### Exercise prompt
Copies of all lines containing the string "guía" are needed from the data below.

### Data excerpts
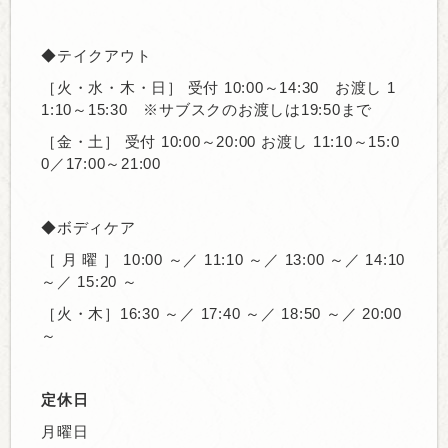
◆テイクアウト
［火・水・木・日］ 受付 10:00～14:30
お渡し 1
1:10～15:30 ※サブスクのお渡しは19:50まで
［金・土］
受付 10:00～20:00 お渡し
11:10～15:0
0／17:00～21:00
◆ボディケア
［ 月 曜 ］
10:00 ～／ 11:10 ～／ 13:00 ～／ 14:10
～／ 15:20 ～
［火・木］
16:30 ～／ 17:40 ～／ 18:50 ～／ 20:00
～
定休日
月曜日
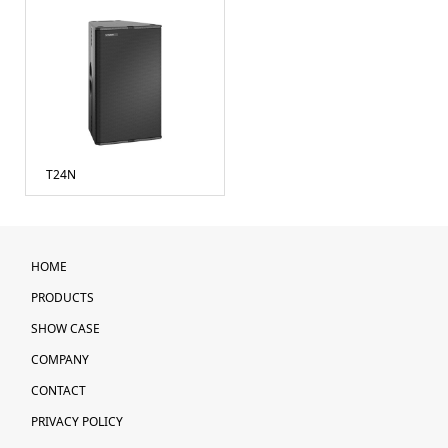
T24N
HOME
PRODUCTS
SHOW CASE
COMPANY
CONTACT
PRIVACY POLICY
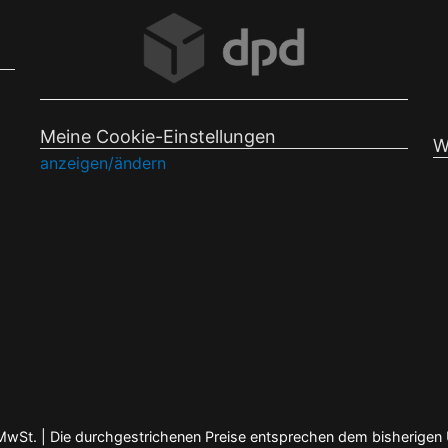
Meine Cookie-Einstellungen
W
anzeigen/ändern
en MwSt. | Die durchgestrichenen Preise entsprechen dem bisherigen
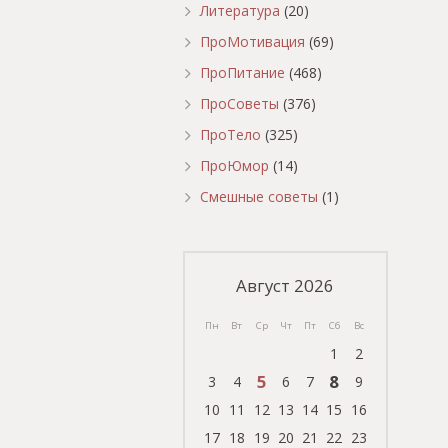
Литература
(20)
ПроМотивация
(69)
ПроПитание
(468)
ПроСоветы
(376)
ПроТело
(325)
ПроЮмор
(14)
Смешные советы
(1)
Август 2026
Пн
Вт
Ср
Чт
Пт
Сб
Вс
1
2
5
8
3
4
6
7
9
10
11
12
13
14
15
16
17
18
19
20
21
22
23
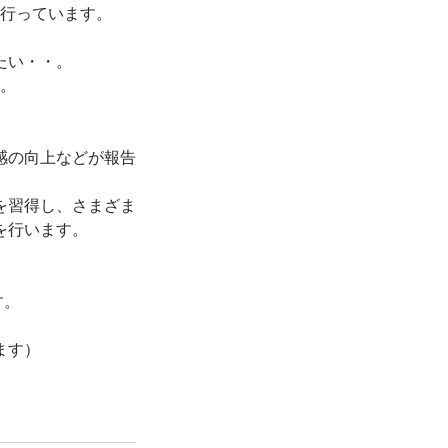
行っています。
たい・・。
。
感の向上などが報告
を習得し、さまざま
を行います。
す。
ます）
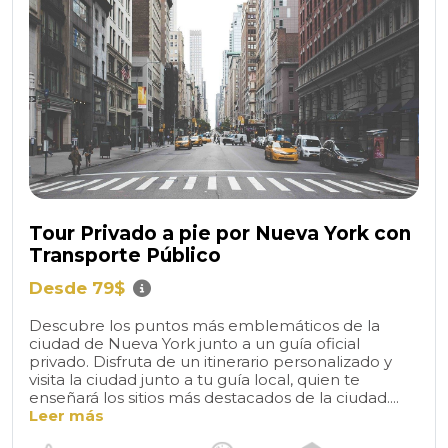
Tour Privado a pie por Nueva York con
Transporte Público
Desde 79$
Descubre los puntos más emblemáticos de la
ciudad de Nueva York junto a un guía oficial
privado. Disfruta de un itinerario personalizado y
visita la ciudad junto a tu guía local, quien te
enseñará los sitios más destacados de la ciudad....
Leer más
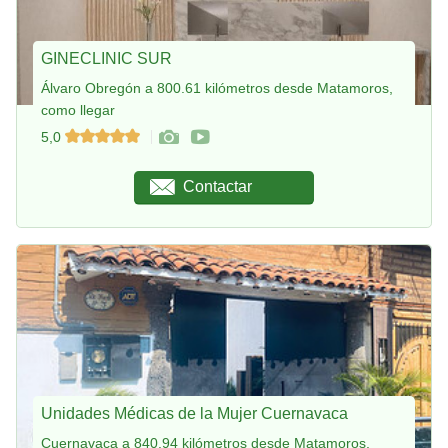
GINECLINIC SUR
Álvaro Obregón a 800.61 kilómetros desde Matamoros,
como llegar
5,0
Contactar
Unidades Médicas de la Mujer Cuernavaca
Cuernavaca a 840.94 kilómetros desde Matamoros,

### Task response
ciudad de Nueva York junto a un guía oficial
visita la ciudad junto a tu guía local, quien te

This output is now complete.